And he called the Affordable Care Act, better known as Obamacare, "a huge step forward," vowing if elected to “stop this administration’s effort to gut it first and then we have to move on to finish the job and make health care a right.”
Biden opened his speech by pointing to this past weekend’s deadly shooting at a California synagogue, as well as the clashes at a 2017 white nationalist and neo-Nazi rally in Charlottesville, Va.
“We saw hate in Charlottesville, we saw it again in Pittsburgh at the Tree of Life Synagogue – the attack – the deadliest in American history on a Jewish community – and we’re reminded again that we are in a battle for America’s soul. I really believe that. And we have to restore it,” he emphasized.

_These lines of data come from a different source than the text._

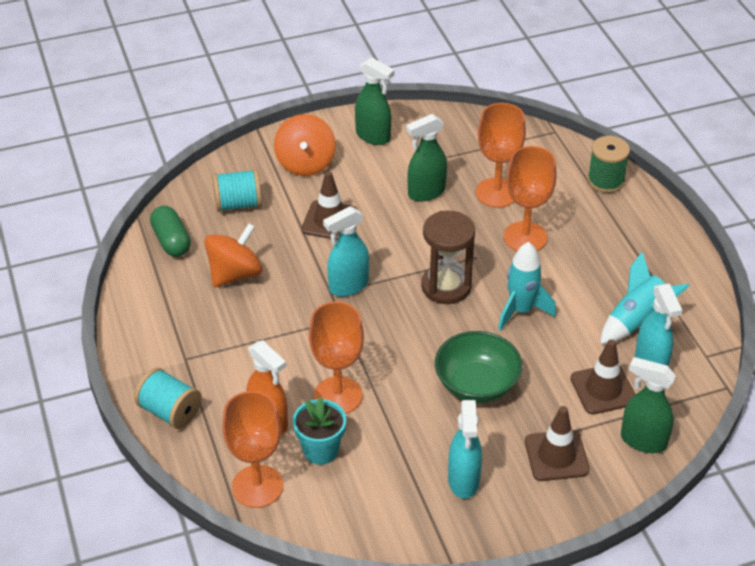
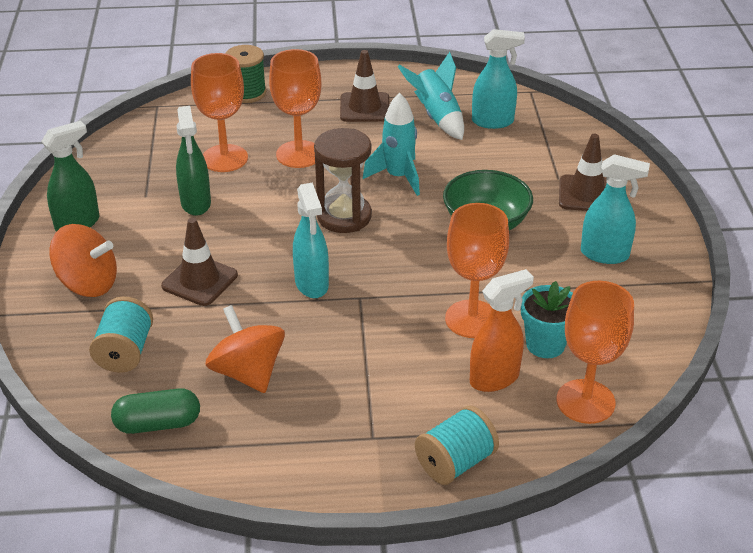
camera: 75 degrees left, 5 degrees down
(603, 389) = (514, 152): brown traffic cone -> brown traffic cone (364, 108)
(642, 441) = (579, 145): green spray bottle -> none

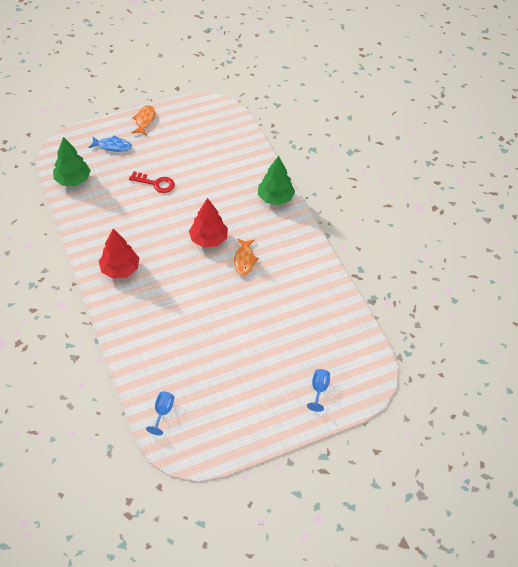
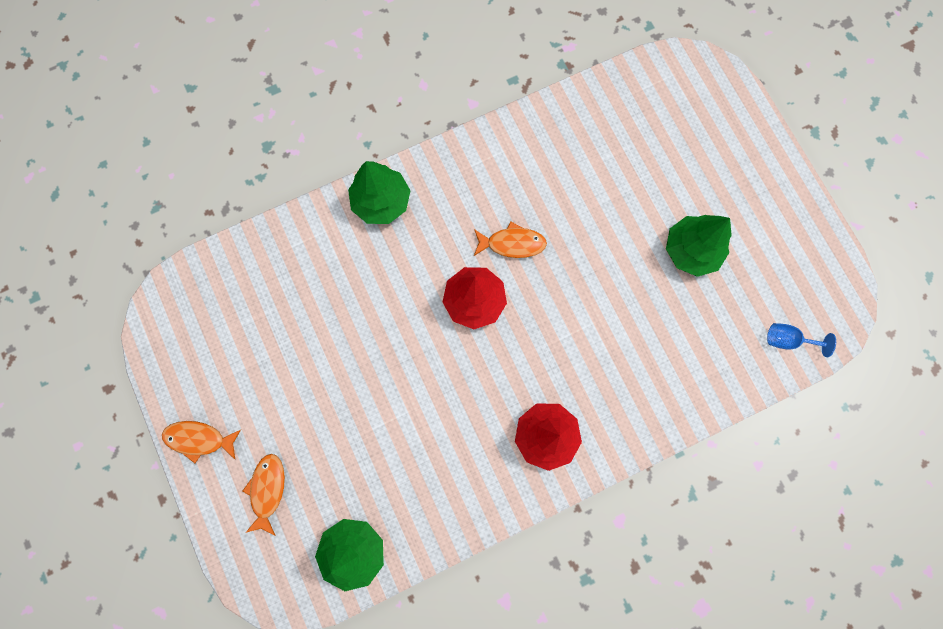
camera: 90 degrees left, 25 degrees up
(112, 146) = (267, 490): blue fish -> orange fish
(155, 183) = (357, 400): red key -> none
(233, 359) = (691, 250): none -> green tree
(319, 389) = (723, 136): blue goblet -> none

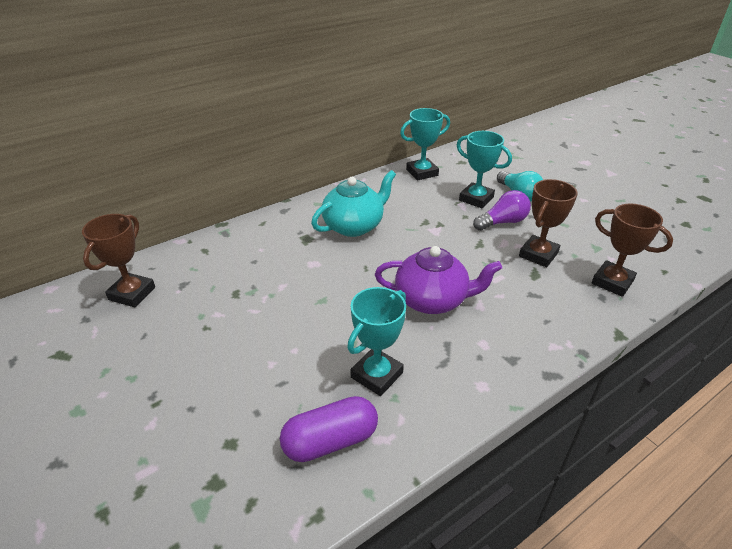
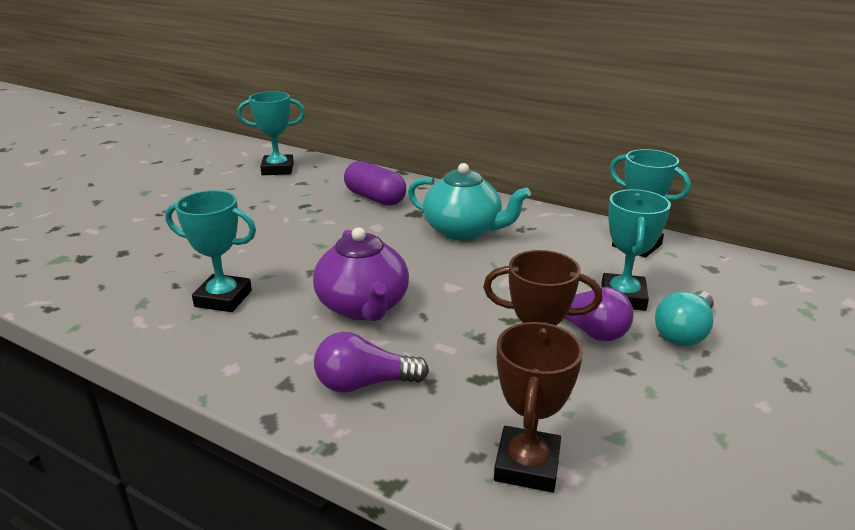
camera: 65 degrees right, 10 degrees down
(132, 293) = (277, 169): brown trophy -> turquoise trophy
(330, 441) = (132, 294): purple capsule -> purple capsule (375, 198)
(524, 322) = (364, 383): none -> purple light bulb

Near the end of his speech, Biden took aim at the president again.
"Everybody knows who Donald Trump is," he says. "We Democrats and we independents who have the same view have to choose hope over fear, unity over division, and maybe most importantly, truth over lies.”
Biden entered the hall to the Bruce Springsteen song "We Take Care of Our Own," a popular theme of the Obama-Biden 2012 re-election campaign.
Hours earlier, the former vice president landed his first major endorsement, from the International Association of Fire Fighters (IAFF). IAFF general president Harold Schaitberger warmed up the crowd in Pittsburgh as they waited for Biden to arrive.
Soon after the endorsement, Trump slammed the leaders of what he called the “Dues Sucking firefighters” union.
“I’ll never get the support of Dues Crazy union leadership, those people who rip-off their membership with ridiculously high dues, medical and other expenses while being paid a fortune. But the members love Trump. They look at our record economy, tax & reg cuts, military etc. WIN!” Trump tweeted.
Fox News' Peter Doocy contributed to this report.